When I first checked out The Hunger Games from my middle school library, I excitedly dove into the story, ready to experience the thrilling novel I’d heard so much about. But I wasn’t even fifty pages into the book when I realized I had one rather large problem: I couldn’t stand Katniss.
While her four-note whistle, three-fingered salute, and iconic French braid marked a new era of young adult literature finally dominated by women, the long wait for female representation allowed us to readily embrace heroines who were, at best, subpar. All these new depictions of strong female leads—women who sparked revolutions, held power, and were fierce and unstoppable—came at a price. Series after series, authors made their female characters “strong” by stripping them of traditionally feminine qualities.
This characterization perpetuates dangerous ideas about the relationship between femininity and strength, an occurrence we cannot afford in a literary world with so few female protagonists.
Take Katniss. She detests intimacy and is seemingly determined to avoid close relationships. In her mind, showing vulnerability or asking for help are nothing more than displays of weakness. She keeps herself from crying at all costs. She is a thinker over a feeler and a fighter over a lover.
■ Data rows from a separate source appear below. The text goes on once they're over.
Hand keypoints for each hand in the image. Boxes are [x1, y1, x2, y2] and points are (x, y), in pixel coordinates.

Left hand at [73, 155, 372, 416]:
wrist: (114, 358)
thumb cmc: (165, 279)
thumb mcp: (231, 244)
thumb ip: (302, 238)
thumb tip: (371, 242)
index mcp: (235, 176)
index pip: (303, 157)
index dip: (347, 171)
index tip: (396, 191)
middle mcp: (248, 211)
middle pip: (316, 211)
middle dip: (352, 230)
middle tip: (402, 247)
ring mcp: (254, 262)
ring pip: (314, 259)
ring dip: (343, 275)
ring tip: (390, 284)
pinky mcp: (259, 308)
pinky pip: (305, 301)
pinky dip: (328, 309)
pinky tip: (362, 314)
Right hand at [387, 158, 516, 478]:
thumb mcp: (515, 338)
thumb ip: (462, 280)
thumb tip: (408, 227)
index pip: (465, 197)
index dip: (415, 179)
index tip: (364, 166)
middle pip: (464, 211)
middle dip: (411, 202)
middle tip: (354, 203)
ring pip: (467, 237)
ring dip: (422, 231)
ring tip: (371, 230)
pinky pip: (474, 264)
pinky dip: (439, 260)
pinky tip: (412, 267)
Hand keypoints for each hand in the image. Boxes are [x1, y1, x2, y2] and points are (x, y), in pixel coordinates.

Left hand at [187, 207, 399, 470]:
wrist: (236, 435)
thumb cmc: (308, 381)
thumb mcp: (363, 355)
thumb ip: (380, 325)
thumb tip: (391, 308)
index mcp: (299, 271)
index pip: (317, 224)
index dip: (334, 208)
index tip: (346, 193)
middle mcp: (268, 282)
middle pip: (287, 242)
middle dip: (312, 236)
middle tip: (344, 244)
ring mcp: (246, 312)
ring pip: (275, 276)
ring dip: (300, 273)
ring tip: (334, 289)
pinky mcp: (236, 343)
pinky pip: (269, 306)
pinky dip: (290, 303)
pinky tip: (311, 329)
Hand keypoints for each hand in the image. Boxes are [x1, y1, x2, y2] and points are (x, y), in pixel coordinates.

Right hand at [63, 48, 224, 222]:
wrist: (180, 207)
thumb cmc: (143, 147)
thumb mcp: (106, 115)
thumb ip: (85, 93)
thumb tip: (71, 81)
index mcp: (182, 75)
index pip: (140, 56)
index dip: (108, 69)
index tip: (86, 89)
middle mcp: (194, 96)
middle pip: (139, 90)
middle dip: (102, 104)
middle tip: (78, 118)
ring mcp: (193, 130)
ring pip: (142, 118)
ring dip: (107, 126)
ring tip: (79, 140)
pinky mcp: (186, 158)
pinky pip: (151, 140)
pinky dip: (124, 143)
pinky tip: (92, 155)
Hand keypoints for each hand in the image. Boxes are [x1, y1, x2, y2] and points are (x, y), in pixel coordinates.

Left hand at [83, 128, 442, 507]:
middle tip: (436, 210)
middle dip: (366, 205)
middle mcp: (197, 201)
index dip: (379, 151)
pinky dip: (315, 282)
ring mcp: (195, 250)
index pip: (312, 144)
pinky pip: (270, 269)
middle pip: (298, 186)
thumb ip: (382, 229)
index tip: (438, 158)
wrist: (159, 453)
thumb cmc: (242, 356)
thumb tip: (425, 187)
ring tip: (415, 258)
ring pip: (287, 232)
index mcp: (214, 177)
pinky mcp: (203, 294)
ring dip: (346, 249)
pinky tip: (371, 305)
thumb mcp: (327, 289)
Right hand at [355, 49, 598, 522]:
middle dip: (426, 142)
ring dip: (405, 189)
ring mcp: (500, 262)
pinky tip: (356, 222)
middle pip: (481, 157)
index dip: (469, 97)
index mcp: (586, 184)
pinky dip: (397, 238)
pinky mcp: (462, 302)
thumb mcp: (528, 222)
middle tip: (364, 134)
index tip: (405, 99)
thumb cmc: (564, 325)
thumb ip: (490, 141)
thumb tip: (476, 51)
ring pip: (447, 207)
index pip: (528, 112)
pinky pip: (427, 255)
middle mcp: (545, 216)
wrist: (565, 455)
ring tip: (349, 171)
These aspects of her made her completely unrelatable—she was as cold as an ice cube and as expressive as a rock. I hated her personality, and having to read hundreds of pages narrated by her made my brain spin in circles inside my head.
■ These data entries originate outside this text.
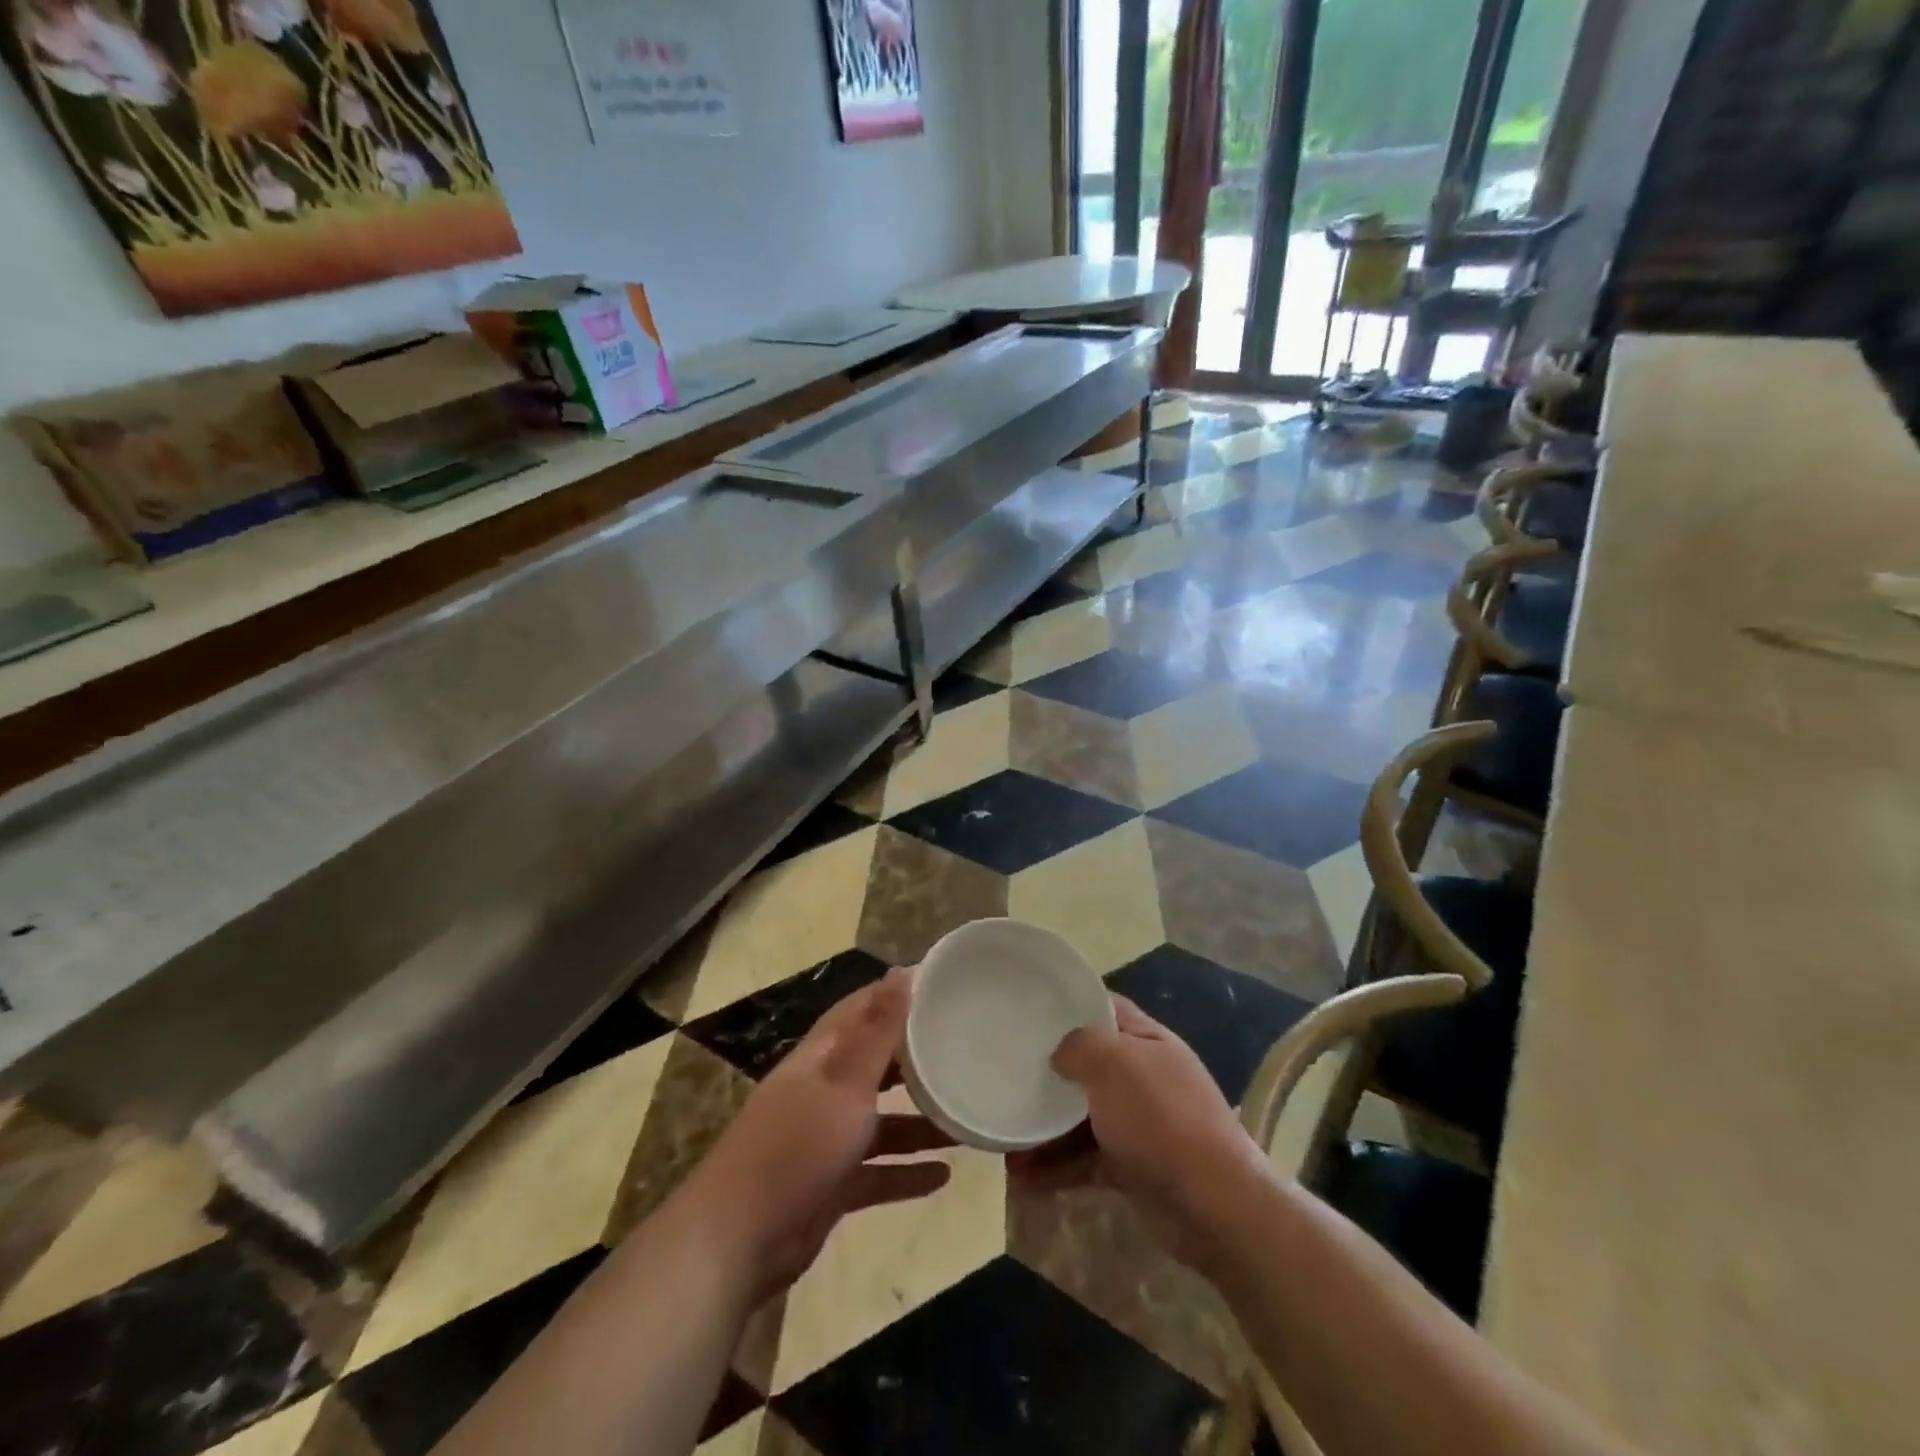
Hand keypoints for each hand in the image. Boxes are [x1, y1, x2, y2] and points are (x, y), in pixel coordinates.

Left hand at [685, 967, 955, 1296]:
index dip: (897, 995)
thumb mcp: (845, 1082)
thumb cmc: (797, 1146)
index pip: (862, 1010)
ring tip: (965, 1117)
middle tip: (964, 1047)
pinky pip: (878, 1171)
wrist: (737, 1241)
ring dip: (920, 1121)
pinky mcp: (831, 1185)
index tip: (942, 986)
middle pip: (875, 1064)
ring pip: (882, 1121)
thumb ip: (878, 1031)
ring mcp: (826, 1140)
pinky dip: (907, 1172)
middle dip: (915, 1057)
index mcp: (822, 1056)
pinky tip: (945, 1176)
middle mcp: (824, 1090)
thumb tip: (902, 971)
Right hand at [1007, 996, 1264, 1267]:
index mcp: (1146, 1040)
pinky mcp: (1133, 1168)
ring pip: (1082, 1117)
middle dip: (1049, 1074)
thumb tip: (1059, 1055)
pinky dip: (1057, 1168)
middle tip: (1007, 1075)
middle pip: (1088, 1066)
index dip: (1070, 1004)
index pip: (1105, 1008)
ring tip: (1005, 1143)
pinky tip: (1023, 1180)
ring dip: (1045, 1130)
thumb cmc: (1161, 1118)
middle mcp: (1144, 1077)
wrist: (1214, 1206)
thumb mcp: (1115, 1064)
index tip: (1030, 1009)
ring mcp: (1139, 1124)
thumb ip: (1080, 1046)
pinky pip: (1086, 1160)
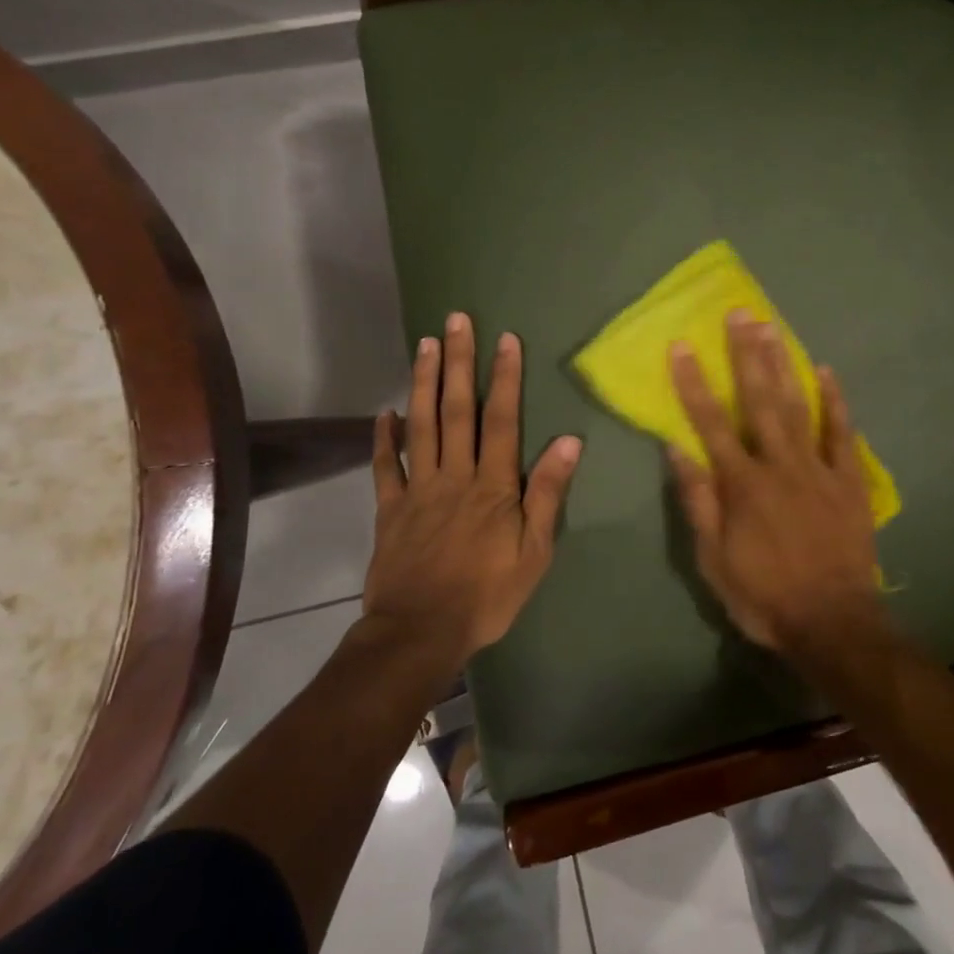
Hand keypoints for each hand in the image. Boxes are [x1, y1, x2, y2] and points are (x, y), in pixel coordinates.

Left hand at [364, 312, 581, 661]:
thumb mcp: (535, 551)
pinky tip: (385, 411)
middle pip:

I bitterly finished the novel and the rest of the series, holding out hope until the very end that it—and Katniss—would grow on me (they didn’t). My twelve-year-old self accepted the fact that maybe I just didn’t have the same taste in books, or characters, as everyone who had enjoyed the novel, and moved on to the next mainstream dystopian trilogy. But the other female leads, like Tris of Divergent and Teresa of The Maze Runner, were just as insufferable as Katniss.
The truth is, the traits these characters lacked, the ones treated as impediments to success, were exactly the ones associated with traditional femininity: emotionality, vulnerability, and empathy. My dislike for the protagonists stemmed from an inability to connect to them—an inability caused by the absence of typically feminine traits I value as part of my identity. Society often sees women as providers of comfort and warmth, and sees this softness as a limiting factor, so these female leads had to break this norm to make a name for themselves. These heroines sent the message that in order for women to be strong or achieve power, they must shed any qualities that make them traditionally feminine. But stripping female characters of these traits implies that womanhood is inherently incompatible with strength.
The presence of this idea in YA novels poses a danger to the self-image of the young girls reading them. Classifying this depiction of strength as the definition of female power tells young women that they must sacrifice a portion of their womanhood if it conforms to societal norms to gain respect and validity as leaders.
Not only do these female characters reinforce harmful ideas of what it means to be strong, but they also fall short from a literary perspective; in effect, the women of these novels lack depth. The emotional sides of their personalities are left underdeveloped out of fear that focusing too much on them would make the women too “girly” and thus less powerful and fierce. YA authors’ method of creating unstoppable female characters by overcompensating for their femininity left them with characters who lacked the traits many women—and people in general—relate to.
In reality, the inclusion of such characteristics would have improved not just the books’ messages on womanhood, but also the depth of their personalities and the literary value of their novels as well—a truth evident in novels with male protagonists.
For example, emotionality, though a traditionally feminine trait, was ever present in perhaps the most well-known male YA lead: Harry Potter. His reckoning with his parents’ deaths and ability to mourn, miss, and remember them added purpose to his quest against Voldemort. Harry is in touch with his emotions, giving his story a personal meaning that readers could connect to. He is able to show vulnerability and ask for help when he needs it. He understands that he can’t do everything alone and recognizes the value of teamwork, allowing others to take the lead when necessary.
Meanwhile, Katniss is the opposite. Since her emotional side is poorly developed, she is incapable of seeking out assistance and is hesitant to connect with others on an emotional level. However, a greater appreciation for these seemingly feminine qualities—vulnerability and sensitivity—could have been in her best interest. Had Katniss been more open to accepting help, perhaps she would not have had so many close encounters with death. If she had been more empathetic, maybe she could have avoided making so many enemies. The difference in the character-building highlights society’s double standards for women. Since men like Harry Potter are considered natural leaders, emotionality is not considered an obstacle to their success. But as women are consistently underestimated, they cannot afford the same luxury of vulnerability.
YA depictions of women fall short of their initial intentions. While many were created by female authors and stemmed from a valid desire to put women in the spotlight, they lack authenticity and range. We must question the validity of female representation if it fails to embody the traits many women relate to. Women can be emotionally expressive and vulnerable—both traditionally feminine traits—and still be independent and inspiring. They can be stereotypically feminine and still rise to positions of power. Unlike Katniss, they can be lovers and fighters.
While we still need more female representation in media and literature, we must be critical of the depictions we receive. If the price of a female character is femininity, are we really willing to pay?